Justin Tucker, the game’s most reliable kicker from inside 50 yards, missed 41- and 46-yard field-goal attempts, with both attempts bouncing off the uprights. It was quickly reported that Tucker had not missed two such kicks in any single game over his 154 career regular-season and playoff games in the NFL, but that was understating how unusual it was for Tucker. He also never missed two such kicks in any college game.

Lamar Jackson, a quarterback celebrated for efficient passing and thrilling runs, had the third-worst passer rating of his 41 career starts (including postseason) while gaining just 34 yards rushing. He had a mistake in the red zone turn into a 101-yard pick-6 and he had a bad snap get away from him, leading to a hard hit that gave him a concussion.

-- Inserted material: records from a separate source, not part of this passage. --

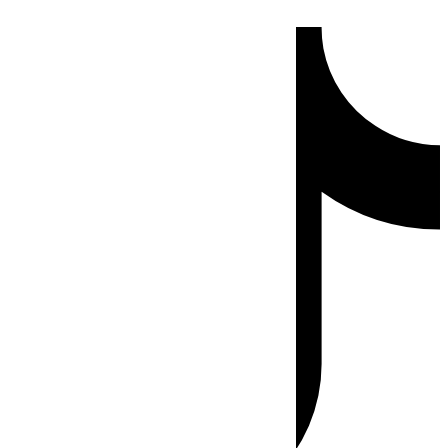
Ir
Tiktok
al
contenido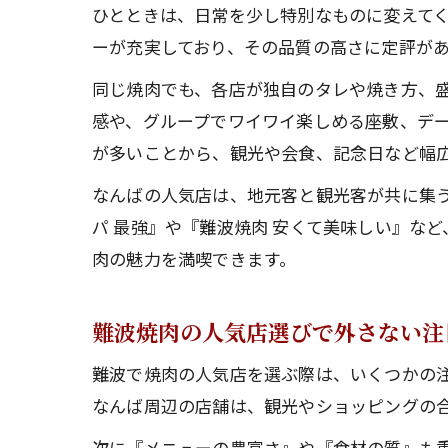
ひとときは、日常を少し特別なものに変えて
ーが充実しており、その品質の高さに定評が
同じ焼肉でも、各店が独自のタレや焼き方、
感や、グループでワイワイ楽しめる座敷、デー
が多いことから、観光や会食、記念日など幅
なんばの人気店は、地元客と観光客が共に集
パ 最強』や『難波焼肉 安くて美味しい』な
肉の魅力を満喫できます。
難波焼肉の人気店選びで外さない注
難波で焼肉の人気店を選ぶ際は、いくつかの
なんば周辺の店舗は、観光やショッピングの
次に『メニューの豊富さ』や『食材の質』も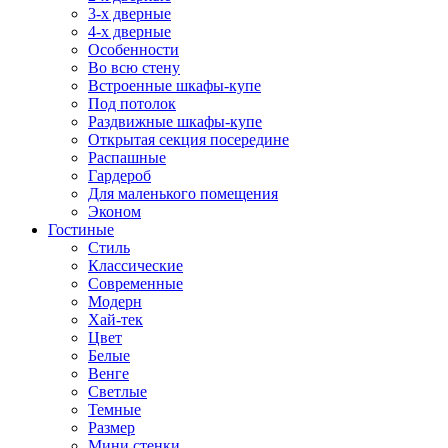
3-х дверные
4-х дверные
Особенности
Во всю стену
Встроенные шкафы-купе
Под потолок
Раздвижные шкафы-купе
Открытая секция посередине
Распашные
Гардероб
Для маленького помещения
Эконом
Гостиные
Стиль
Классические
Современные
Модерн
Хай-тек
Цвет
Белые
Венге
Светлые
Темные
Размер
Мини стенки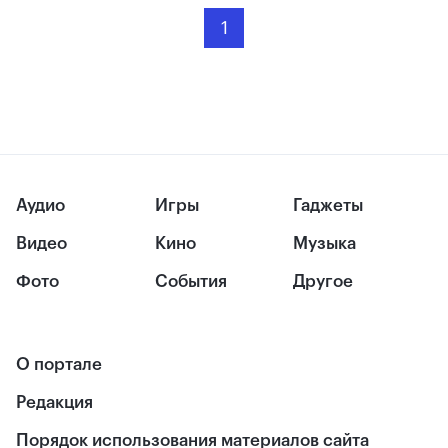
1
Аудио
Игры
Гаджеты
Видео
Кино
Музыка
Фото
События
Другое
О портале
Редакция
Порядок использования материалов сайта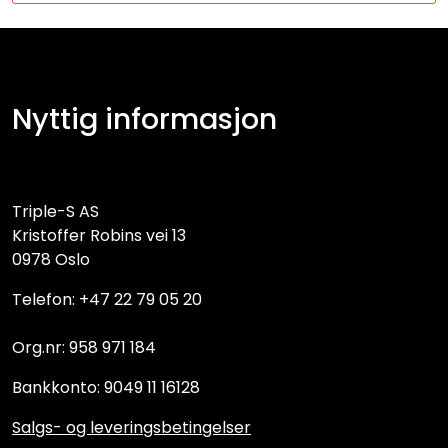
Nyttig informasjon
Triple-S AS
Kristoffer Robins vei 13
0978 Oslo
Telefon: +47 22 79 05 20
Org.nr: 958 971 184
Bankkonto: 9049 11 16128
Salgs- og leveringsbetingelser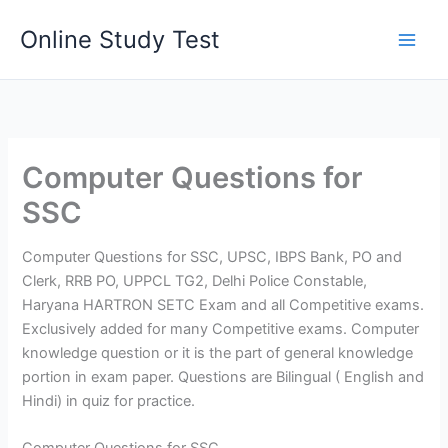
Skip
Online Study Test
to
content
Computer Questions for
SSC
Computer Questions for SSC, UPSC, IBPS Bank, PO and
Clerk, RRB PO, UPPCL TG2, Delhi Police Constable,
Haryana HARTRON SETC Exam and all Competitive exams.
Exclusively added for many Competitive exams. Computer
knowledge question or it is the part of general knowledge
portion in exam paper. Questions are Bilingual ( English and
Hindi) in quiz for practice.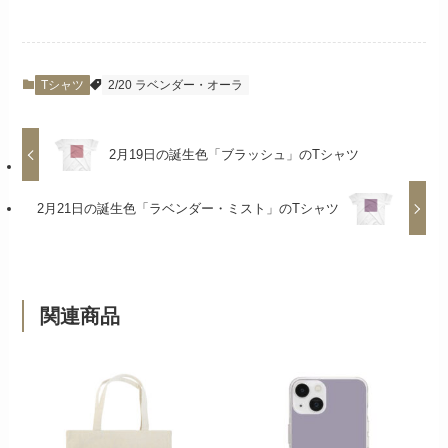
Tシャツ
2/20 ラベンダー・オーラ
2月19日の誕生色「ブラッシュ」のTシャツ
2月21日の誕生色「ラベンダー・ミスト」のTシャツ
関連商品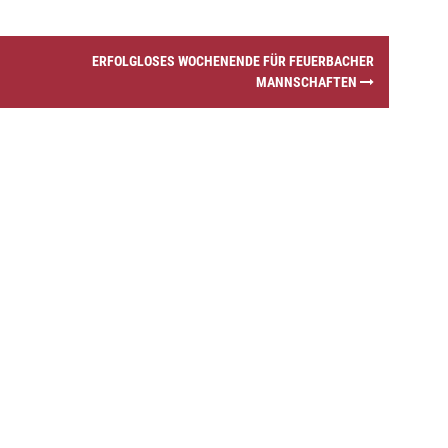
ERFOLGLOSES WOCHENENDE FÜR FEUERBACHER
MANNSCHAFTEN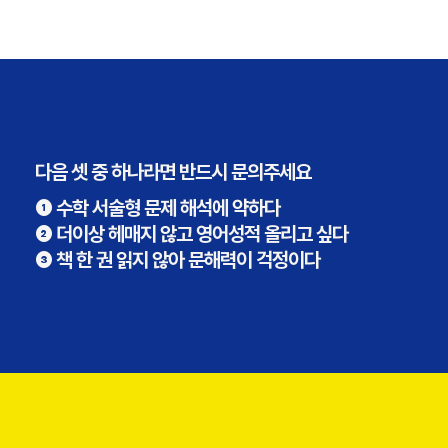
다음 셋 중 하나라면 반드시 문의주세요
❶ 수학 서술형 문제 해석에 약하다
❷ 더이상 헤매지 않고 영어성적 올리고 싶다
❸ 책 한 권 읽지 않아 문해력이 걱정이다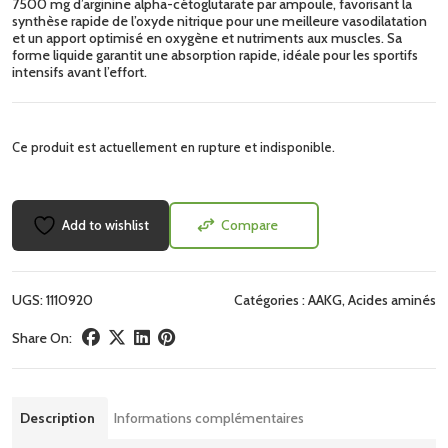
7500 mg d’arginine alpha-cétoglutarate par ampoule, favorisant la
synthèse rapide de l’oxyde nitrique pour une meilleure vasodilatation
et un apport optimisé en oxygène et nutriments aux muscles. Sa
forme liquide garantit une absorption rapide, idéale pour les sportifs
intensifs avant l’effort.
Ce produit est actuellement en rupture et indisponible.
Add to wishlist
Compare
UGS:
1110920
Catégories :
AAKG
,
Acides aminés
Share On:
Description
Informations complémentaires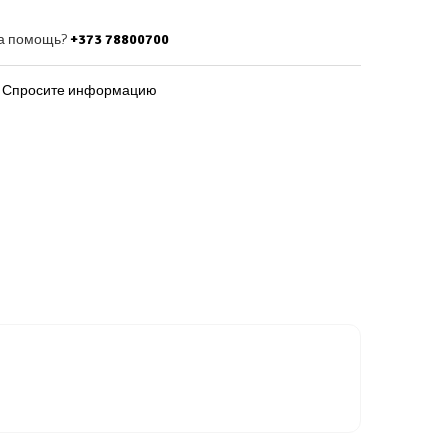
КОРЗИНУ
а помощь?
+373 78800700
Спросите информацию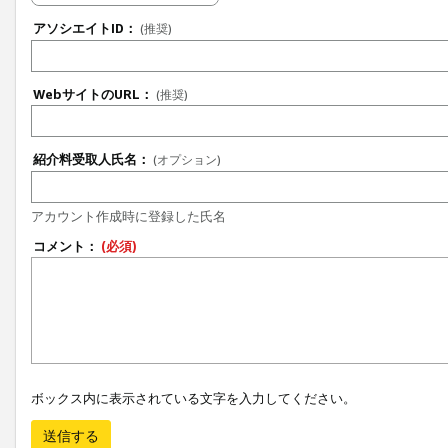
アソシエイトID：
(推奨)
WebサイトのURL：
(推奨)
紹介料受取人氏名：
(オプション)
アカウント作成時に登録した氏名
コメント：
(必須)
ボックス内に表示されている文字を入力してください。
送信する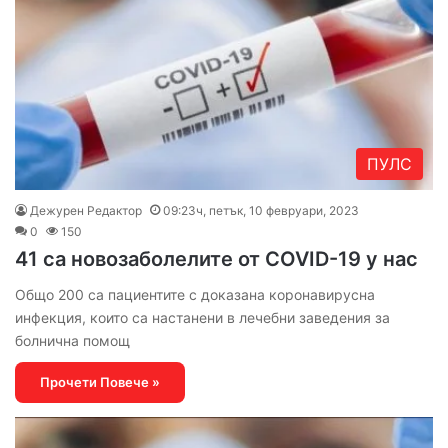
ПУЛС
Дежурен Редактор
09:23ч, петък, 10 февруари, 2023
0
150
41 са новозаболелите от COVID-19 у нас
Общо 200 са пациентите с доказана коронавирусна
инфекция, които са настанени в лечебни заведения за
болнична помощ
Прочети Повече »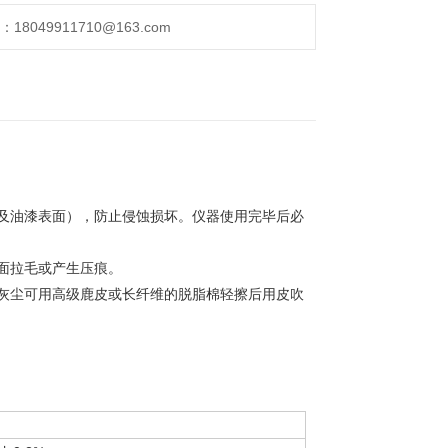
049911710@163.com
及油漆表面），防止侵蚀损坏。仪器使用完毕后必
面拉毛或产生压痕。
灰尘可用高级鹿皮或长纤维的脱脂棉轻擦后用皮吹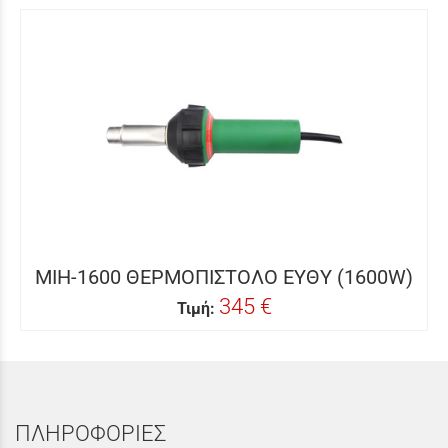
MIH-1600 ΘΕΡΜΟΠΙΣΤΟΛΟ ΕΥΘΥ (1600W)
345 €
Τιμή:
ΠΛΗΡΟΦΟΡΙΕΣ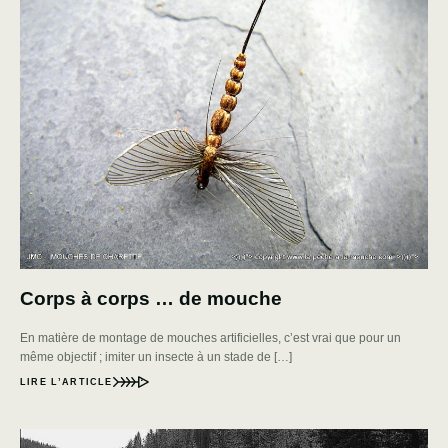
Corps à corps … de mouche
En matière de montage de mouches artificielles, c’est vrai que pour un
même objectif ; imiter un insecte à un stade de […]
LIRE L’ARTICLE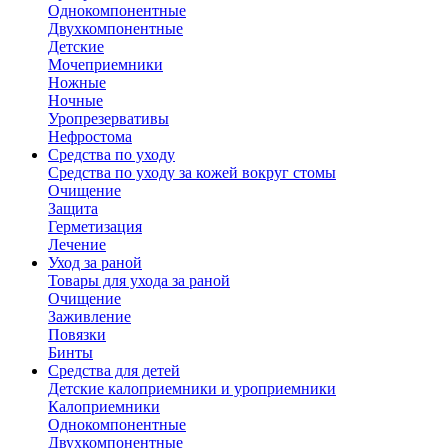
Однокомпонентные
Двухкомпонентные
Детские
Мочеприемники
Ножные
Ночные
Уропрезервативы
Нефростома
Средства по уходу
Средства по уходу за кожей вокруг стомы
Очищение
Защита
Герметизация
Лечение
Уход за раной
Товары для ухода за раной
Очищение
Заживление
Повязки
Бинты
Средства для детей
Детские калоприемники и уроприемники
Калоприемники
Однокомпонентные
Двухкомпонентные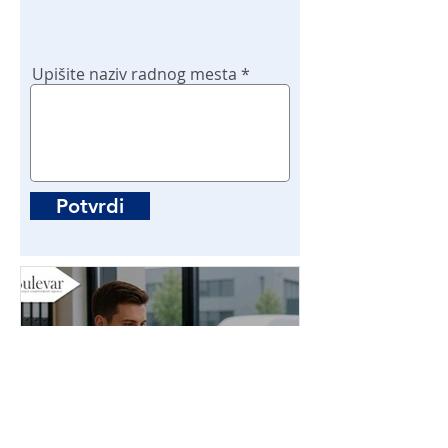
Upišite naziv radnog mesta
Potvrdi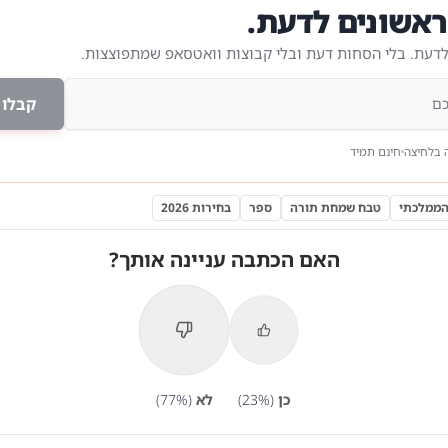
אשונים לדעת.
לדעת. בלי הסחות דעת ובלי קבוצות וואטסאפ שמתפוצצות.
קבלו 
 בלחיצה
חינם תמיד
הממלכתי
טבח שמחת תורה
ספר
בחירות 2026
האם הכתבה עניינה אותך?
כן
(
%)
23
לא
(
%)
77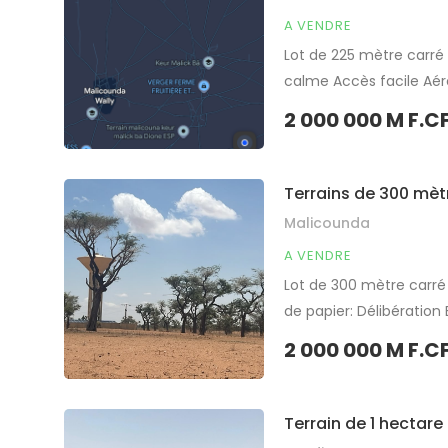
A VENDRE
Lot de 225 mètre carré
calme Accès facile Aér
d’habitation ou d’inves
2 000 000 M F.C
Partager
Terrains de 300 mèt
Malicounda
A VENDRE
Lot de 300 mètre carré
de papier: Délibération
d’habitation ou d’inves
2 000 000 M F.C
Partager
Terrain de 1 hectar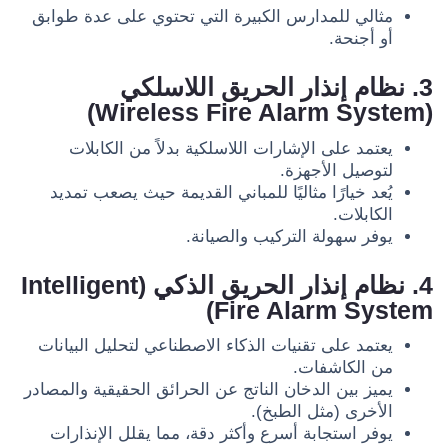
مثالي للمدارس الكبيرة التي تحتوي على عدة طوابق
أو أجنحة.
3. نظام إنذار الحريق اللاسلكي
(Wireless Fire Alarm System)
يعتمد على الإشارات اللاسلكية بدلاً من الكابلات
لتوصيل الأجهزة.
يُعد خيارًا مثاليًا للمباني القديمة حيث يصعب تمديد
الكابلات.
يوفر سهولة التركيب والصيانة.
4. نظام إنذار الحريق الذكي (Intelligent
Fire Alarm System)
يعتمد على تقنيات الذكاء الاصطناعي لتحليل البيانات
من الكاشفات.
يميز بين الدخان الناتج عن الحرائق الحقيقية والمصادر
الأخرى (مثل الطبخ).
يوفر استجابة أسرع وأكثر دقة، مما يقلل الإنذارات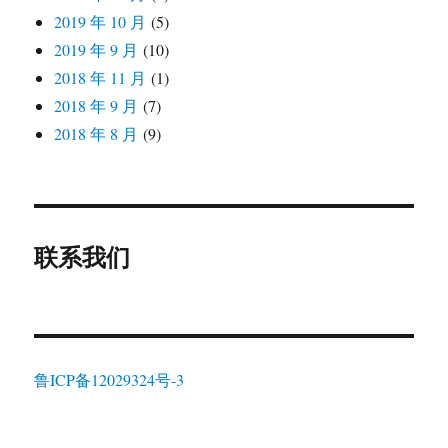
2019 年 10 月
(5)
2019 年 9 月
(10)
2018 年 11 月
(1)
2018 年 9 月
(7)
2018 年 8 月
(9)
联系我们
鲁ICP备12029324号-3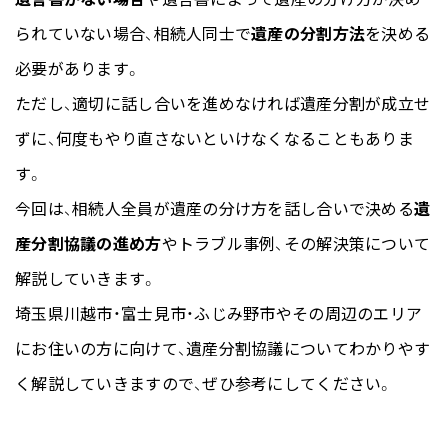
られていない場合、相続人同士で
遺産の分割方法
を決める
必要があります。
ただし、適切に話し合いを進めなければ遺産分割が成立せ
ずに、何度もやり直さないといけなくなることもありま
す。
今回は、相続人全員が遺産の分け方を話し合いで決める
遺
産分割協議の進め方
やトラブル事例、その解決策について
解説していきます。
埼玉県川越市・富士見市・ふじみ野市やその周辺のエリア
にお住いの方に向けて、遺産分割協議についてわかりやす
く解説していきますので、ぜひ参考にしてください。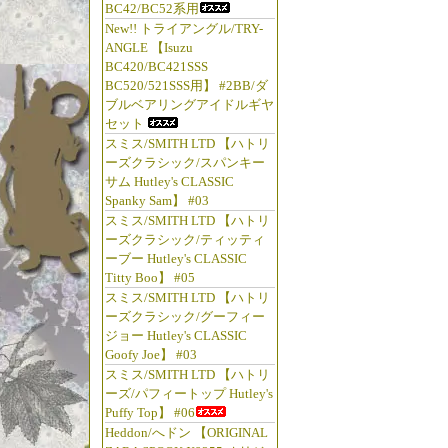
BC42/BC52系用
New!! トライアングル/TRY-
ANGLE 【Isuzu
BC420/BC421SSS
BC520/521SSS用】 #2BB/ダ
ブルベアリングアイドルギヤ
セット
スミス/SMITH LTD 【ハトリ
ーズクラシック/スパンキー
サム Hutley's CLASSIC
Spanky Sam】 #03
スミス/SMITH LTD 【ハトリ
ーズクラシック/ティッティ
ーブー Hutley's CLASSIC
Titty Boo】 #05
スミス/SMITH LTD 【ハトリ
ーズクラシック/グーフィー
ジョー Hutley's CLASSIC
Goofy Joe】 #03
スミス/SMITH LTD 【ハトリ
ーズ/パフィートップ Hutley's
Puffy Top】 #06
Heddon/へドン 【ORIGINAL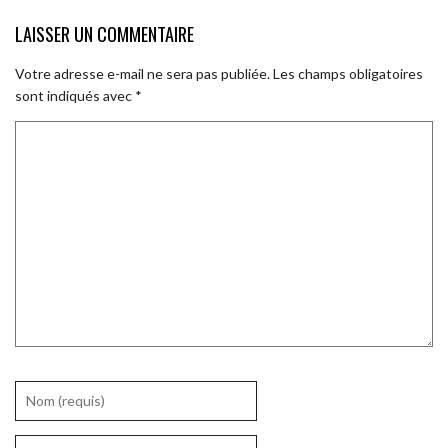
LAISSER UN COMMENTAIRE
Votre adresse e-mail ne sera pas publiée.
Les champs obligatoires
sont indiqués avec
*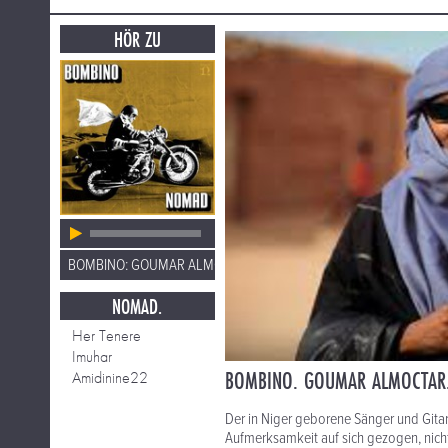
HÖR ZU
BOMBINO: GOUMAR ALMOCTAR
NOMAD.
Her Tenere
Imuhar
BOMBINO. GOUMAR ALMOCTAR.
Amidinine22
Der in Niger geborene Sänger und Gita
Aufmerksamkeit auf sich gezogen, nich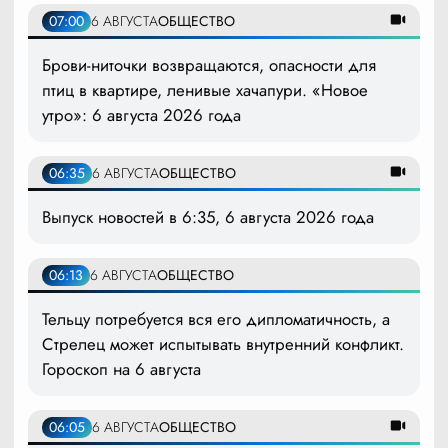
07:00
6 АВГУСТА
ОБЩЕСТВО
Брови-ниточки возвращаются, опасности для
птиц в квартире, ленивые хачапури. «Новое
утро»: 6 августа 2026 года
06:35
6 АВГУСТА
ОБЩЕСТВО
Выпуск новостей в 6:35, 6 августа 2026 года
06:13
6 АВГУСТА
ОБЩЕСТВО
Тельцу потребуется вся его дипломатичность, а
Стрелец может испытывать внутренний конфликт.
Гороскоп на 6 августа
06:05
6 АВГУСТА
ОБЩЕСТВО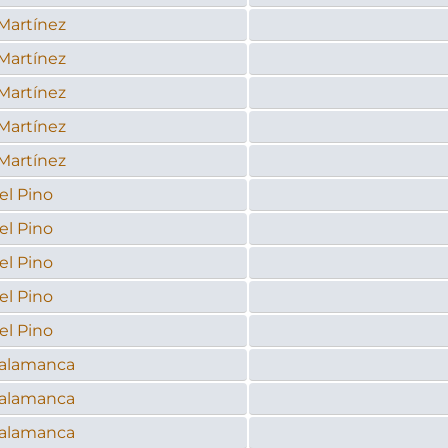
 Martínez
 Martínez
 Martínez
 Martínez
 Martínez
el Pino
el Pino
el Pino
el Pino
el Pino
Salamanca
Salamanca
Salamanca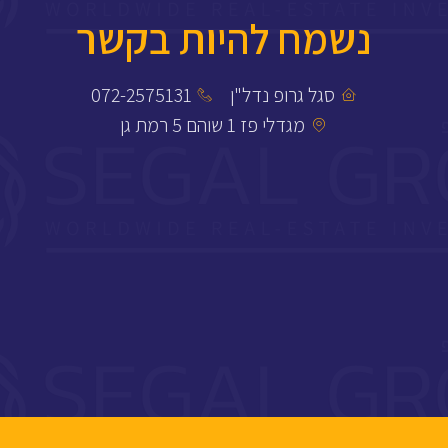
נשמח להיות בקשר
סגל גרופ נדל"ן
072-2575131
מגדלי פז 1 שוהם 5 רמת גן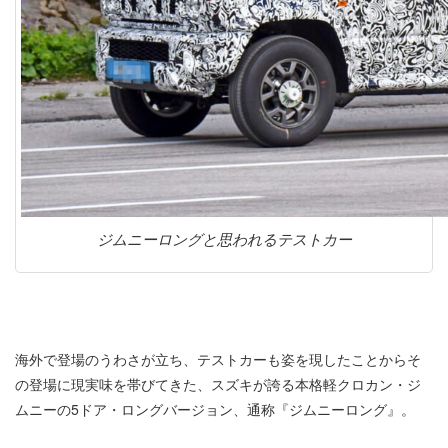
ジムニーロングと思われるテストカー
海外で登場のうわさが立ち、テストカーも姿を現したことからそ
の登場に現実味を帯びてきた、スズキが誇る本格軽クロカン・ジ
ムニーの5ドア・ロングバージョン、通称『ジムニーロング』。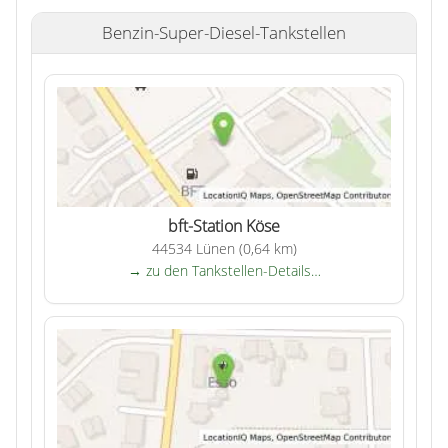
Benzin-Super-Diesel-Tankstellen
bft-Station Köse
44534 Lünen (0,64 km)
→ zu den Tankstellen-Details…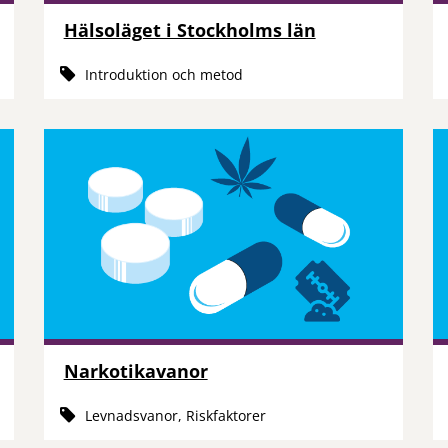
Hälsoläget i Stockholms län
Introduktion och metod
Narkotikavanor
Levnadsvanor, Riskfaktorer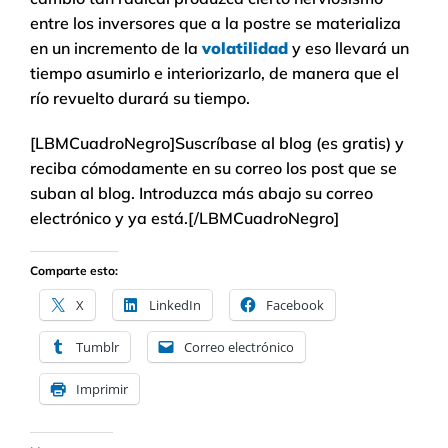
entre los inversores que a la postre se materializa
en un incremento de la
volatilidad
y eso llevará un
tiempo asumirlo e interiorizarlo, de manera que el
río revuelto durará su tiempo.
[LBMCuadroNegro]Suscríbase al blog (es gratis) y
reciba cómodamente en su correo los post que se
suban al blog. Introduzca más abajo su correo
electrónico y ya está.[/LBMCuadroNegro]
Comparte esto:
X
LinkedIn
Facebook
Tumblr
Correo electrónico
Imprimir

Tucker and Jackson were hardly alone in their misery. Mark Andrews, one of the game’s best tight ends, caught just four of the 11 passes thrown his way, dropping at least one pass that looked like a sure touchdown. He was also Jackson’s target on the play that turned into a pick-6. Only Patrick Mekari had a worse day. A second-year player out of California, Mekari inherited the starting center job from an ineffective Matt Skura during the regular season. On Saturday, two of Mekari’s snaps resulted in fumbles — one of which was the play in which Jackson was concussed.

NEXT SUNDAY’S SCHEDULE (All times Eastern)

NFC Championship Game

Tampa Bay Buccaneers at Green Bay Packers, 3:05 p.m., Fox

Tampa Bay has been on an offensive roll since mid-November and Green Bay had the NFL’s best offense this season. How the Buccaneers deal with Wisconsin’s freezing weather could play an enormous role in how this game plays out.

(Early line: Packers -4)

AFC Championship Game

Buffalo Bills at Kansas City Chiefs, 6:40 p.m., CBS

Patrick Mahomes felt well enough to tweet after Sunday’s game, but Kansas City’s fate rests on whether the team’s starting quarterback is cleared from the NFL’s concussion protocol.